Healthy Living

Special Dietary Needs

Special Dietary Needs

Food allergy & intolerance

A food allergy is when the body's immune system reacts unusually to specific types of foods, which are normally not harmful to the majority of people. The reaction occurs within minutes or up to two hours following ingestion of the food and symptoms vary from an itchy sensation inside the mouth, throat or ears, hives, vomiting, and difficulty breathing. However, it can sometimes be extremely serious and potentially fatal -anaphylaxis. Total avoidance of the food that causes the allergy should be advised to prevent these symptoms.

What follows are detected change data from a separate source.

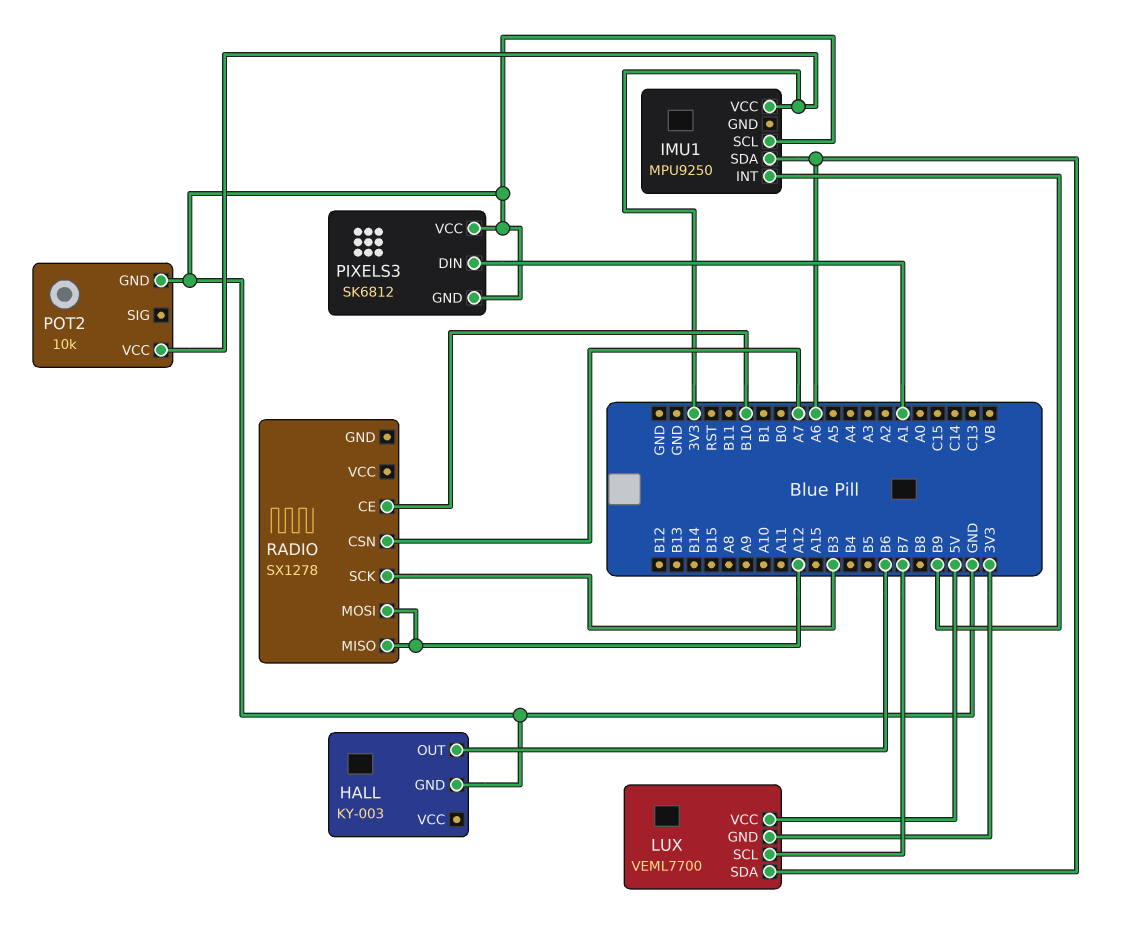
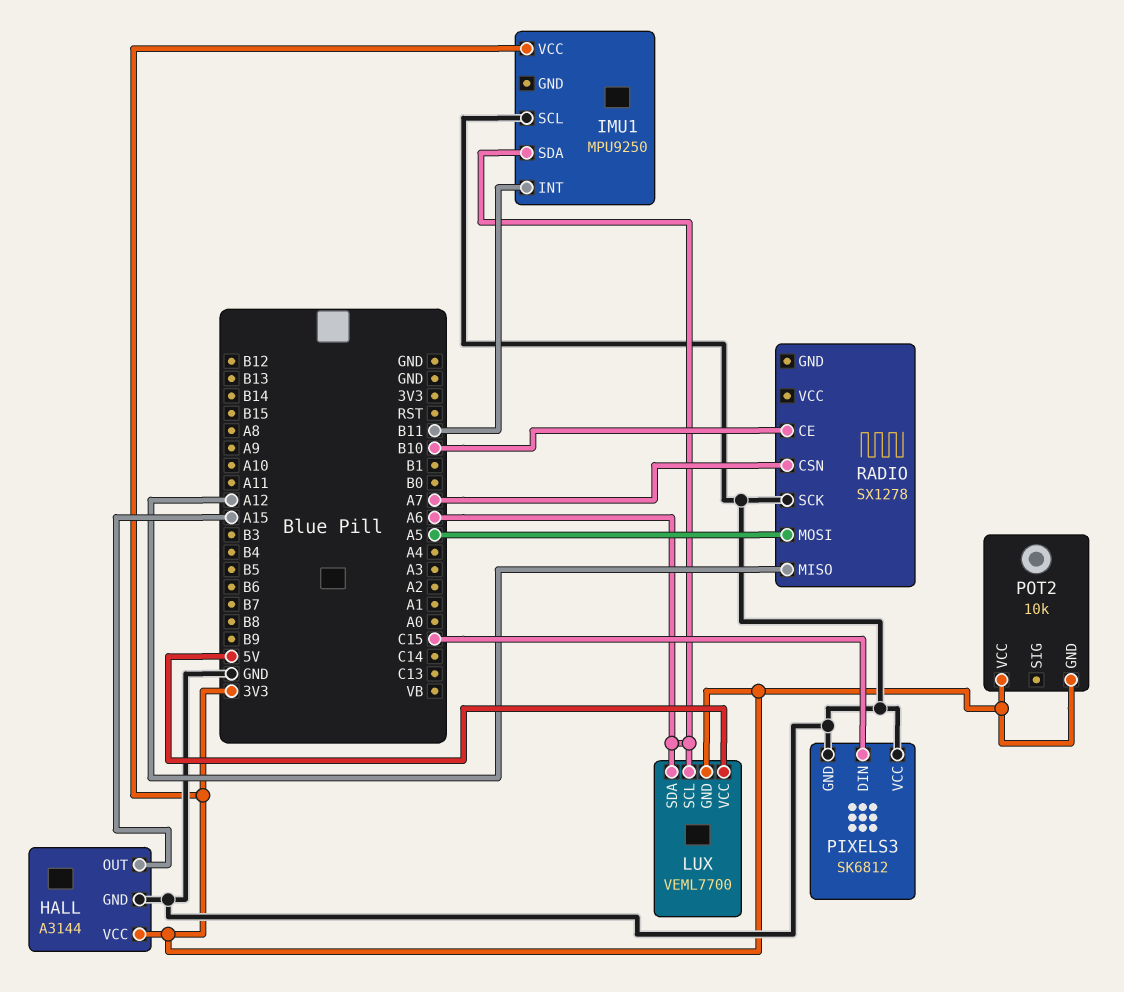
HALL: KY-003 -> A3144
HALL pin OUT: B6 -> A15
HALL pin VCC: none -> 3V3
IMU1 pin INT: B9 -> B11
LUX pin SCL: B7 -> A6
PIXELS3 pin DIN: A1 -> C15
POT2 pin GND: GND -> 3V3
RADIO pin MOSI: A12 -> A5
RADIO pin SCK: B3 -> GND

Food intolerance is where the body shows an adverse reaction to a particular food and is the response from the digestive system rather than the immune system. The symptoms are normally delayed and usually occur several hours after consuming the food. Some people can tolerate a reasonable amount of the food before the body has adverse reactions and the symptoms are generally varied and can include fatigue, joint pains, night sweats, gastrointestinal symptoms, skin rashes, eczema and other chronic conditions.

Milk allergy

Milk proteins may cause allergic reactions. Casein, making up the curd that forms when milk is left to sour, is the main protein. The remaining proteins are in the whey, the watery leftover after curd is separated. You could try calcium-enriched rice or soy products (if soy is tolerated) and other vegan alternatives.

Lactose intolerance

Sufferers of lactose intolerance don't have enough of the intestinal enzyme lactase to help them digest the sugar (lactose) in dairy. They may experience cramps or diarrhea after drinking milk or eating dairy products. The lactose-intolerant should check with a doctor or dietician to regulate the quantity and quality of milk in the diet. Depending upon the severity of the condition, it is suggested to offer alternatives like soy milk, milk products like buttermilk, yoghurt etc or exclude milk from the diet. Hard, aged cheeses (such as mature cheddar) are lower in lactose. Yogurts containing active cultures are easier to digest and less likely to cause lactose problem.s

Fat conscious

A common misperception that all dairy foods are "fattening" can sometimes limit the amount of dairy foods we eat. That?s a big mistake, because our bones need the nutrients, particularly calcium and vitamin D, which dairy foods can provide. A 200 ml glass of skim milk has only 80 calories and zero fat. It supplies one quarter of your recommended daily calcium intake. Talk to your dietician about the importance of calcium-rich foods in a healthy diet.

Vegetarians /Vegans

Ovo-vegetarians eat eggs, but no dairy products. Vegans only eat foods from plant sources. You may be concerned about calcium deficiency. A vegetable-only diet presents challenges. Good calcium sources include dark green leafy vegetables, broccoli, chickpeas, and calcium-fortified products.

Coeliac disease

Coeliac disease is not classified as either a food allergy or intolerance but as an autoimmune disease of the small intestine, whereby the body's immune system attacks its own tissues. In coeliac disease, eating gluten causes the lining of the small intestine to become damaged. The only treatment for coeliac disease is strict adherence to a lifelong gluten-free diet. Gluten is a protein found in the cereals wheat, rye and barley therefore you must exclude these cereals in a gluten free diet to help control symptoms and prevent long term health consequences. A diet should instead consists of naturally gluten-free foods such as meat, fruit, vegetables, most dairy products, potatoes, rice and lentils, processed foods which contain no gluten like ready meals and soups and gluten free substitute foods that are specially made for people with coeliac disease for example gluten free bread, flour pasta and biscuits.

Eating disorder

Eating disorders such as anorexia and bulimia can dramatically reduce calcium intake and accelerate mineral loss from bone. The extreme weight loss caused by anorexia and bulimia affect women?s ovaries, which stop producing hormones. Estrogen deficiency in younger women contributes to bone loss in much the same way that estrogen deficiency after menopause does. The earlier in life these disorders strike and the longer they go untreated, the more severe the bone loss that may occur. Anorexia patients with an average illness duration of about six years are found to have an annual fracture rate seven times greater than that of healthy women of the same age. Osteoporosis develops in about 35 to 50 percent of cases of anorexia.